Eventually, I would reject my upbringing and Euro-American culture entirely and move to Costa Rica. I’ll save that story for later, but you can read some of it in the piece I wrote for Hobart Pulp.
Stepping outside my culture for fifteen years, I’ve learned some things:
Culture is not truth; there are many ways to do it.
Culture is not always in our best interest.
I don’t have to go along with culture; I can do me and still get along with others.
I don’t need cultural capital or to look at others as a tool of measurement for happiness or satisfaction.
I am insignificant.
I lead with curiosity, not fear.
(The more specific reflections of Euro-American capitalist culture will come later.)
This newsletter will explore connections between ideas, thoughts, and social behaviors.

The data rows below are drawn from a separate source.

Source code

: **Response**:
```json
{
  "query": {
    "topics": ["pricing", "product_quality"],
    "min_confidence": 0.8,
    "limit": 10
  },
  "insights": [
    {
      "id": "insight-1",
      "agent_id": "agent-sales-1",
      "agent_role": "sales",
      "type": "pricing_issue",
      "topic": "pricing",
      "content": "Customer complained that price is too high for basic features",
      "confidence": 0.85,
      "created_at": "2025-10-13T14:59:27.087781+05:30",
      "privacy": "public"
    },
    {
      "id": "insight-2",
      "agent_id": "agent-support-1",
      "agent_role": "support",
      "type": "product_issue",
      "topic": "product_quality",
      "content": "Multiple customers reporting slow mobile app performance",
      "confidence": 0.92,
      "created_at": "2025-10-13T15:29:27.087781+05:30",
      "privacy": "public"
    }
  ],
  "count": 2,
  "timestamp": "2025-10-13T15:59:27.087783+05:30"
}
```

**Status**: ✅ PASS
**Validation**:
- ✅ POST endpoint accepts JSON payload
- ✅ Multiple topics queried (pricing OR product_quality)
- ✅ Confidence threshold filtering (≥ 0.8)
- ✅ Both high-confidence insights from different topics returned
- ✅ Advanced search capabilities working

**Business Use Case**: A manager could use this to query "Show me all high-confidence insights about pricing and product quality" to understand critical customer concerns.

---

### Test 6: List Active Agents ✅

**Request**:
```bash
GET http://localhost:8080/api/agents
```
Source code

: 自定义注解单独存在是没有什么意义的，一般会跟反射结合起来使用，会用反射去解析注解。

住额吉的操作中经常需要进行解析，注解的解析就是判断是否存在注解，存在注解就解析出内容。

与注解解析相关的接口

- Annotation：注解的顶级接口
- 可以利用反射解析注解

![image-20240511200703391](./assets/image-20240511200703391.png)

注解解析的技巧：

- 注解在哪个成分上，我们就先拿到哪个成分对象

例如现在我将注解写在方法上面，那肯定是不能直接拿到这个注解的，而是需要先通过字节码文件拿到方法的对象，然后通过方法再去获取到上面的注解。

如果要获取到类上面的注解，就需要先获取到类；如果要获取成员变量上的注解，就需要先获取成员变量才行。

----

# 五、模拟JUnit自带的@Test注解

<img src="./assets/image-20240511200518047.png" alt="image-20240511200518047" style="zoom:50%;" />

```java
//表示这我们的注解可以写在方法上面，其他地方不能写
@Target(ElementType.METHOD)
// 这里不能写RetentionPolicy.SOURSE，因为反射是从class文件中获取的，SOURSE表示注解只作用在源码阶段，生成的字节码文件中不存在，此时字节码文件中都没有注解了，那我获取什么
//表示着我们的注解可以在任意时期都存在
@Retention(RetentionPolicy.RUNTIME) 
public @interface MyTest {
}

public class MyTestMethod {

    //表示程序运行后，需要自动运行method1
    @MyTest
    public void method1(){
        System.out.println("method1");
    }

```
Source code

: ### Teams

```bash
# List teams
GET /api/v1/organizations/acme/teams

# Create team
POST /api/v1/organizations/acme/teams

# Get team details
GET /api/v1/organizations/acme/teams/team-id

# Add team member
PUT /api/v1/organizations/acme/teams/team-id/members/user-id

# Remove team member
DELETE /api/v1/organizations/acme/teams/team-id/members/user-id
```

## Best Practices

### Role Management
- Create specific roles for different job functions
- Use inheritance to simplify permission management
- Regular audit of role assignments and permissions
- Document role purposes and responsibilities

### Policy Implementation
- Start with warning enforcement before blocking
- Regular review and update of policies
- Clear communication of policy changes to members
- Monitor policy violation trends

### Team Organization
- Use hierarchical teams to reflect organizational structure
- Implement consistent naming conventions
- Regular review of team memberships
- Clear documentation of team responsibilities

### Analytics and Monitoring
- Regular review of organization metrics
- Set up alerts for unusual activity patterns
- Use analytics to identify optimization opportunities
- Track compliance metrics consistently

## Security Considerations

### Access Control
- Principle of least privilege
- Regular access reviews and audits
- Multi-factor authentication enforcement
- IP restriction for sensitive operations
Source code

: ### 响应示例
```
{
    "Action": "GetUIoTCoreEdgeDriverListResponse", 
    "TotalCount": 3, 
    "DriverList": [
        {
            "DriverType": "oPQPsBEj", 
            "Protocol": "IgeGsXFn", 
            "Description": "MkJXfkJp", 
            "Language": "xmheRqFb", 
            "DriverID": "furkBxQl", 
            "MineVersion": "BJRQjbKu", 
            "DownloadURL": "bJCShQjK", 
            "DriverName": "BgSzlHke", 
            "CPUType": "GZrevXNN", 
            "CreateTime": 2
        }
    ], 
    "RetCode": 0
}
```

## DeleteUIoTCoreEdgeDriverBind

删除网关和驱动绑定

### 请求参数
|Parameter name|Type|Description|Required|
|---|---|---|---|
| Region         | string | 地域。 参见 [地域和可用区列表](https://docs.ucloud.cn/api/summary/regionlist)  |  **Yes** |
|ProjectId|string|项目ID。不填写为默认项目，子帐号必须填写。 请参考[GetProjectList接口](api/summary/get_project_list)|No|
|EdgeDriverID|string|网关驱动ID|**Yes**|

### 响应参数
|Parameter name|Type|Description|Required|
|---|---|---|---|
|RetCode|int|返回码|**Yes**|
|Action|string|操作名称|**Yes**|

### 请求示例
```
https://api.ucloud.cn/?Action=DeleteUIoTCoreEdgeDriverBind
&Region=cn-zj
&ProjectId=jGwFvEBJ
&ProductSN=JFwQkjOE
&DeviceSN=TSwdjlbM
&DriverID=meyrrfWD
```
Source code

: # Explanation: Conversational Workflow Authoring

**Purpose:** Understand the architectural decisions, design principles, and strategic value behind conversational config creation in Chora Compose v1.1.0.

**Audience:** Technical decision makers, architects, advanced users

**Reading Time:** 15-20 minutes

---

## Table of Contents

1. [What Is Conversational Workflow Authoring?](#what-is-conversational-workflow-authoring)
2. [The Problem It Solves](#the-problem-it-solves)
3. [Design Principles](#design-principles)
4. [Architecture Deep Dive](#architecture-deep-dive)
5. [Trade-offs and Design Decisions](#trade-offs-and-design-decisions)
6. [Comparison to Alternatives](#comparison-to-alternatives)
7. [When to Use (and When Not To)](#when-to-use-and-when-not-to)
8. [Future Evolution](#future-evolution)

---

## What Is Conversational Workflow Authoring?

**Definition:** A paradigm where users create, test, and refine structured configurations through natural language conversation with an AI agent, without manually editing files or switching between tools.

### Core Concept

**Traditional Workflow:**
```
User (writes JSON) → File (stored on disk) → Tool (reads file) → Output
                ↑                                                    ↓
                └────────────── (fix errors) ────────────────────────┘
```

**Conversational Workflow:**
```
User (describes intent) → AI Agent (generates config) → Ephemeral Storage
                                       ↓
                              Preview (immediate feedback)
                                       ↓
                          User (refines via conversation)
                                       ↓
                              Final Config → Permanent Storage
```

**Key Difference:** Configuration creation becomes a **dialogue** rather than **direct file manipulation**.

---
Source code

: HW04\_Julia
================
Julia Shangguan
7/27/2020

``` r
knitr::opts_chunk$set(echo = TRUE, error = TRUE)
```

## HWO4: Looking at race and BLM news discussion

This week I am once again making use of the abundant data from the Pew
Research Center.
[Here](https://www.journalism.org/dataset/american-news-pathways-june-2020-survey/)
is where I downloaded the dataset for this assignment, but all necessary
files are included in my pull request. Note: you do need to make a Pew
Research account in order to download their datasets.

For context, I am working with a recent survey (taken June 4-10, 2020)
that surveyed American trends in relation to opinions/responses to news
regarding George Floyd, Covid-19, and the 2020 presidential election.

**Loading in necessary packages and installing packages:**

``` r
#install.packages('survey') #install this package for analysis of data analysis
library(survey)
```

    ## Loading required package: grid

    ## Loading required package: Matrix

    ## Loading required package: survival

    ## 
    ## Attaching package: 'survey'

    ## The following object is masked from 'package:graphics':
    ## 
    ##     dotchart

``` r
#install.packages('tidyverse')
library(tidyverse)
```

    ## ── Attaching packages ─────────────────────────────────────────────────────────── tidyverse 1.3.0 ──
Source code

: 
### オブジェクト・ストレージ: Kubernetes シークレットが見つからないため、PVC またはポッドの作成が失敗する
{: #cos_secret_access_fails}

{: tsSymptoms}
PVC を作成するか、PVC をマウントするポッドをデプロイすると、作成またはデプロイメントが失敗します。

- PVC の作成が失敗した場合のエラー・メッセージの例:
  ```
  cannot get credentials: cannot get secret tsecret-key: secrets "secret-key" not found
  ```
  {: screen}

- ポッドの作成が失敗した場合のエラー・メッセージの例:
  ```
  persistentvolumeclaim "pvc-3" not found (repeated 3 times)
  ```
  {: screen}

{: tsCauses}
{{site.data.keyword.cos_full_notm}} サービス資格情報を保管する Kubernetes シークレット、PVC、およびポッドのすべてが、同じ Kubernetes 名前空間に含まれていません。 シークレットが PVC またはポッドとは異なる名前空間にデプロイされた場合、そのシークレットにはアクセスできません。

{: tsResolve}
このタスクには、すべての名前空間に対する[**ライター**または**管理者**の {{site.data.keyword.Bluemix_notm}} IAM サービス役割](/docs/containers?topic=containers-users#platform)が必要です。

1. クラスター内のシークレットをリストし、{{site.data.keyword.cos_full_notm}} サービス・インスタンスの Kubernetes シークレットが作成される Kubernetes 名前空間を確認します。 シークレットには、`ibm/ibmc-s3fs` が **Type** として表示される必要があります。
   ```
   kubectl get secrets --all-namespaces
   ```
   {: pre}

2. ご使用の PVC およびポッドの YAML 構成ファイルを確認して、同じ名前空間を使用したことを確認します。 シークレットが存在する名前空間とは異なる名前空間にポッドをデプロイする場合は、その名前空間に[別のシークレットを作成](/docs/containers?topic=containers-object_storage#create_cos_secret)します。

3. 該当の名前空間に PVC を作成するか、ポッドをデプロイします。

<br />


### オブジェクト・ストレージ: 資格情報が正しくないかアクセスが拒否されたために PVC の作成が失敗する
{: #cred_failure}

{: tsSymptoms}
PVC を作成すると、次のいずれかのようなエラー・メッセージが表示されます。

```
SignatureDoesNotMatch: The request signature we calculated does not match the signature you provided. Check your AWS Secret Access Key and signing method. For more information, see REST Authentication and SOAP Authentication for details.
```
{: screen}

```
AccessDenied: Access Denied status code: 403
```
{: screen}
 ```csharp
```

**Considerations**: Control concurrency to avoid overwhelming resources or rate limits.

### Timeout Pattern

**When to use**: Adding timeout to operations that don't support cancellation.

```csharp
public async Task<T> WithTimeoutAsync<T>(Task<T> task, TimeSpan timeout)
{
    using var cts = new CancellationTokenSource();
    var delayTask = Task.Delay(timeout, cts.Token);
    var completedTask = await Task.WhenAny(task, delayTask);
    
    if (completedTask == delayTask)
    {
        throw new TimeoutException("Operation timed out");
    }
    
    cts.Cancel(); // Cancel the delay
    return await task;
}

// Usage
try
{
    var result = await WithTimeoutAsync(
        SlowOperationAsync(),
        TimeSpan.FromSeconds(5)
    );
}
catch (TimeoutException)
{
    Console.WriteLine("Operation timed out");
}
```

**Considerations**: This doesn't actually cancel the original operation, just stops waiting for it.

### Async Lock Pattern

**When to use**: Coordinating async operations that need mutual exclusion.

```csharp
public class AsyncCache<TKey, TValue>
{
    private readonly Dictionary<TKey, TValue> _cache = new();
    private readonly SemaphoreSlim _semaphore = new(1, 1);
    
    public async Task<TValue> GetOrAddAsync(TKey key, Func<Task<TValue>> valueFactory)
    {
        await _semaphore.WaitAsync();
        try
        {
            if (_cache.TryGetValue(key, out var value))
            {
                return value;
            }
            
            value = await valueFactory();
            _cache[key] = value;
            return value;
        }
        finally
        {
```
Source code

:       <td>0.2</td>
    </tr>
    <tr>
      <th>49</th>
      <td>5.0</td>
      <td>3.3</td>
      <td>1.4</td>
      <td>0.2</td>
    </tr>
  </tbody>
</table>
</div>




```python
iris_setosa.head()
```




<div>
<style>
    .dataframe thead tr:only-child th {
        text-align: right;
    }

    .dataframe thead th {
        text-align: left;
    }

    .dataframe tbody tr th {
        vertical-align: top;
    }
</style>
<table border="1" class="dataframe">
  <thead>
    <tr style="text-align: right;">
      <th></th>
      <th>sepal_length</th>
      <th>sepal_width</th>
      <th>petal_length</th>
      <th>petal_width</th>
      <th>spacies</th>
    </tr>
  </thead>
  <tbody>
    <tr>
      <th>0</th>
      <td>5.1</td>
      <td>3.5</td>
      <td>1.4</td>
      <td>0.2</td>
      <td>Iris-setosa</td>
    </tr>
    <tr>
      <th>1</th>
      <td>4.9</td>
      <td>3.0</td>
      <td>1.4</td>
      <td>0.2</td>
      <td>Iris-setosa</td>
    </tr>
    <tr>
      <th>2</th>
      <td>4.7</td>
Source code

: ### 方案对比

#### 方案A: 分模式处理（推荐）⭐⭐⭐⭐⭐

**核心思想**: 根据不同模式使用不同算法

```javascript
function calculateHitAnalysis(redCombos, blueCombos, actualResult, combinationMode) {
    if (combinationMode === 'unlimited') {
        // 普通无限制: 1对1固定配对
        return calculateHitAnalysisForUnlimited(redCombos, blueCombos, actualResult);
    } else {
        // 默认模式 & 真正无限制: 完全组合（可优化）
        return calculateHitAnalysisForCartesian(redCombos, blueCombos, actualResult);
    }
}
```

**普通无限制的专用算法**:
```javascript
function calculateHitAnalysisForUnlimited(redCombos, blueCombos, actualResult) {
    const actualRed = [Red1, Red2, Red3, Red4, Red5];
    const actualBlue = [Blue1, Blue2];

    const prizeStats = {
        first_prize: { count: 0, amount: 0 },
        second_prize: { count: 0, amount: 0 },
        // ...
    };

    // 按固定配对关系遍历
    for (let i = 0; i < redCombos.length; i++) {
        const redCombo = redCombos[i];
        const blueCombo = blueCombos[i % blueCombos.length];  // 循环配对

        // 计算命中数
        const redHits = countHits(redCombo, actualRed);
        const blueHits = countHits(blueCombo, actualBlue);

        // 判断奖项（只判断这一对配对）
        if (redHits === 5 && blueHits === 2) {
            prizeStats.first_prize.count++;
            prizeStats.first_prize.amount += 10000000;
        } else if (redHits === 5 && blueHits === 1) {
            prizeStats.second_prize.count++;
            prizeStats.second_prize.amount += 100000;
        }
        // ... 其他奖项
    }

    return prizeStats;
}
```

I say we because the comments y’all leave me so often could write their own newsletter.
Without defining any one way as “good” or “bad” (binary thinking is a cultural mindset that is unhelpful here), we will examine the dominant culture(s) we swim in, paying attention to how cultural behaviors and values influence our relationships with self, others, and the environment.
We will look outside of the dominant Euro-American, neurotypical cultural norms for other ways to redirect our sacred energy that strengthen relationships with self, others, and the earth.
I’d give examples, but Substack is already telling me this email is too long, so will have to wait for part 2.
Thank you for joining me on this journey!
If you don’t know me, I am an award-winning writer, poet, activist, performing artist, neurodivergent mother of an autistic child, and a 20-year Alaskan teacher. I write humorously and poetically about culture and parenting (you can read it here).
I was named Summer because I was supposed to be born on the summer solstice, but I arrived a week later in a small beach cabin on a rocky Alaskan beach with help from an illegal midwife. I have a strong aversion to any games that involve balls.
With 15 years of living in other cultures, two bicultural marriages, a BA in cultural anthropology, and a Master’s in Education, I am continually examining mainstream Euro-American values and behaviors and looking at other ways of being. As an Alaskan teacher, I am continually looking to Native Alaskan culture bearers for ways to strengthen relationships with ourselves, each other, and the land.
That’s all for today. Drop a line and let me know what you think! Argue with me! Or leave copious compliments and funny emojis. If you feel compelled, please share with someone who might be interested.
“Culture is not truth”...YES! Here in Australia we are about to have our annual culture war: the Australia Day public holiday. It commemorates the date the English stole this land from the locals in 1788 to establish a penal colony. As you can imagine this isn’t a day to be celebrated if (a) you’re indigenous, (b) you’re not English, and/or (c) understand colonial history. Won’t stop the flag-wavers though, so your point quoted above rang true.
From a Gen X latch-key kid - my parents didn’t bother with a baby sitter.
« Culture is not truth » - that’s one hell of a line.